Figure out what you want. Call that enough. And then figure out how to get it.
Opportunists in the World of Developer Hegemony
Alright, I’ve established that not all entrepreneurs need shoot the moon to have a good life. But what does this have to do with John’s statement about trading hours for dollars? And why do I need to unpack all of this before I release the book and before the curse of knowledge consumes me?
Well, put simply, developer hegemony calls for developers to become opportunists and then mercenaries. Now, I don’t mean to discourage you from seeking funding for something big, nor from staying employed in the traditional sense. Life offers us lots of paths from which to choose, and you should pick one that makes sense for you. But I do mean to say that the path of empowered developer hegemony involves a march out of pyramid shaped corporations and into an autonomous life of enough.

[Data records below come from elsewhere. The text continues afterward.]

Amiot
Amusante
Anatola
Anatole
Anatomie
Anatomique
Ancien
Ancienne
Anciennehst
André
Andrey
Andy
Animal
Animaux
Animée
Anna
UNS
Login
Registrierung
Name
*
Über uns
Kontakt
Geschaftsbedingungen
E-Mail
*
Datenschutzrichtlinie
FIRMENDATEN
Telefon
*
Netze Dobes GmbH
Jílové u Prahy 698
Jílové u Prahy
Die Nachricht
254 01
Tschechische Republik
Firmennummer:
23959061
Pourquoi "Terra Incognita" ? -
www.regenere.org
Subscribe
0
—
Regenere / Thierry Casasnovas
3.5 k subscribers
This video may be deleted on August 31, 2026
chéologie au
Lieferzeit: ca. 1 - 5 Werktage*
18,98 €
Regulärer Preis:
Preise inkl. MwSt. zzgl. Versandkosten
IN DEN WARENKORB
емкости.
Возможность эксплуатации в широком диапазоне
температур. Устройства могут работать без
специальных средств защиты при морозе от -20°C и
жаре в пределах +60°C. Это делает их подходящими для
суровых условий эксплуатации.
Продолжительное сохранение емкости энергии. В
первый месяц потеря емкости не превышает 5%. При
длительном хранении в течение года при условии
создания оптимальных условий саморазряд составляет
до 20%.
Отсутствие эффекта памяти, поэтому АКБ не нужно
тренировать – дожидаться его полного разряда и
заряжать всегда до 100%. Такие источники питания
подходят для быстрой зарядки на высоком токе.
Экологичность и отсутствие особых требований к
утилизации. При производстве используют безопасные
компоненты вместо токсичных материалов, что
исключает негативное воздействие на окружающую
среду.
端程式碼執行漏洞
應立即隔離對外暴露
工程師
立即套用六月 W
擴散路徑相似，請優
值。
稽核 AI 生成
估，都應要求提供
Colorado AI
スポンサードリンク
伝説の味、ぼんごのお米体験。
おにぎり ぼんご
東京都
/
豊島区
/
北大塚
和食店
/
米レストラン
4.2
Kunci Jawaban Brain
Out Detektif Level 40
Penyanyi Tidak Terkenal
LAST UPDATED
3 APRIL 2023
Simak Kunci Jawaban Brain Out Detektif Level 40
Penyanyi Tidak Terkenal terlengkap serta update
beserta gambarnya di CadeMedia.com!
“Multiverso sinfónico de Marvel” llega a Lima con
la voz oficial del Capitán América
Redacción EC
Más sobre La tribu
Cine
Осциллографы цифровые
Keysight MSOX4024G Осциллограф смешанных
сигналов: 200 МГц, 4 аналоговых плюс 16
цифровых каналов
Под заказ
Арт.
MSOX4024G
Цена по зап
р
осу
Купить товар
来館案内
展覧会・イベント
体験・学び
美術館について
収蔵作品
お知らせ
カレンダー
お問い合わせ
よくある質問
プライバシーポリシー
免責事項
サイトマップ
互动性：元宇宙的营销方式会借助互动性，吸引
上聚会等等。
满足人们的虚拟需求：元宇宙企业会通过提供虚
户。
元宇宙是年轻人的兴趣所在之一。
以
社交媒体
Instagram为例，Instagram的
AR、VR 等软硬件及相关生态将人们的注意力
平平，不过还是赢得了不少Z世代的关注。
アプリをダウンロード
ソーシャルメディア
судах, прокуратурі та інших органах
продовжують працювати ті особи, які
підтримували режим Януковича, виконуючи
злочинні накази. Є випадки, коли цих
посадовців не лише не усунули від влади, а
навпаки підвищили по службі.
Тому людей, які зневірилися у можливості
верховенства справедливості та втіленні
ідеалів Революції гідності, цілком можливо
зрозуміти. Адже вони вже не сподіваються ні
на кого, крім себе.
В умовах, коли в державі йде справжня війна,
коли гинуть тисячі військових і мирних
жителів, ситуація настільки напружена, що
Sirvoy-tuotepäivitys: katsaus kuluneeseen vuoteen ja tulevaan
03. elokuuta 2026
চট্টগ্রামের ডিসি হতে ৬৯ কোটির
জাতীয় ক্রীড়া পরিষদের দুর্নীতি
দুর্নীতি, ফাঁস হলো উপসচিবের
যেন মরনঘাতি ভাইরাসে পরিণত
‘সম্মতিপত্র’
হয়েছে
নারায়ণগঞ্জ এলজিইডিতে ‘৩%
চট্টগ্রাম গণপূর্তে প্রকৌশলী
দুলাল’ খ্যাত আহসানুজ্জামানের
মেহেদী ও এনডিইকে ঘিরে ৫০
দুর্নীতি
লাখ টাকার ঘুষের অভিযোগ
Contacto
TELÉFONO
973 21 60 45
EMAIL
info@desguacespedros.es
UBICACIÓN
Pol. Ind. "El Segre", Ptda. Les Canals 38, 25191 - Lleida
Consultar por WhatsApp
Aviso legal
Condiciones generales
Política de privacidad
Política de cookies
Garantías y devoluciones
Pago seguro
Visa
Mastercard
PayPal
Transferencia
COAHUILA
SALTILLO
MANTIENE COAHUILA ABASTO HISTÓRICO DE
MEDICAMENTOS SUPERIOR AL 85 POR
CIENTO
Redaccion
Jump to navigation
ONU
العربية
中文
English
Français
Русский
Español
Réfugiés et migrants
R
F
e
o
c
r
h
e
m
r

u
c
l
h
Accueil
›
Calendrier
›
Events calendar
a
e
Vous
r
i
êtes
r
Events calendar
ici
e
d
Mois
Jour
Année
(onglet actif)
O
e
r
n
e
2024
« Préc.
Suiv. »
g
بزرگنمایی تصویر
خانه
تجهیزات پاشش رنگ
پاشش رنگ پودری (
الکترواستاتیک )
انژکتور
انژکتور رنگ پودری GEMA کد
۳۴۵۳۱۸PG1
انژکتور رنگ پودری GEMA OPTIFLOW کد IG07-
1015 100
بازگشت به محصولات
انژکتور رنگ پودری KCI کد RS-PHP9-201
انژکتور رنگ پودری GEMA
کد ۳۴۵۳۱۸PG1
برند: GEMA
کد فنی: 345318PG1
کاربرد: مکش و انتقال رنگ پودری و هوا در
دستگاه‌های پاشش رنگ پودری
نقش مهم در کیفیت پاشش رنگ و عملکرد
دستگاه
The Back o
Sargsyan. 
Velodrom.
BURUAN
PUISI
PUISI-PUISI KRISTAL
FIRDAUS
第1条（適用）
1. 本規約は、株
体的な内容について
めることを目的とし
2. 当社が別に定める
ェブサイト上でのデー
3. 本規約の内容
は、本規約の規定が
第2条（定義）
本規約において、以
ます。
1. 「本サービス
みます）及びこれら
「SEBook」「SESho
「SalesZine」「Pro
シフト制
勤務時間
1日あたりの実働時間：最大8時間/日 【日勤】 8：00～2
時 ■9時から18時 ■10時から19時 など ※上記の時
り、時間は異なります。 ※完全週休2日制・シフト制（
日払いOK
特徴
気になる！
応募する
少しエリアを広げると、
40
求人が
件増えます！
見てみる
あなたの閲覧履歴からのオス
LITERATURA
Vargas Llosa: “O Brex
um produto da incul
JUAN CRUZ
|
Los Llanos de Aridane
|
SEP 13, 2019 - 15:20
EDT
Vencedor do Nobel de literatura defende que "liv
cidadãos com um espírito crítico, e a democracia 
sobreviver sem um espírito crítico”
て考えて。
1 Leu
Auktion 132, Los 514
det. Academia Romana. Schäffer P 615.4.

That developer hegemony life of enough comes more easily when you shrug off the layers of management. And it comes more easily when you figure out a better means of providing and accounting for value than dollars for hours. (After all, do you really want to get valued and paid using the same paradigm as a guy, standing on a busy street, dressed like a giant donut, and holding a sign for some diner’s grand opening?)
I cover a lot of the mechanics and details in the book. And, I’ll start covering even more of it in the months and years to follow. But for now, understand a foundational truth that has taken me a long time to learn. And, understand it before I forget how to bridge the gap.
When faced with the choice of “rat race, clawing my way up the corporate ladder until 70” and “risk it all on a long-shot to build the next Slack,” you have a third option. And in the future, I’m going to talk a lot about how to exercise it.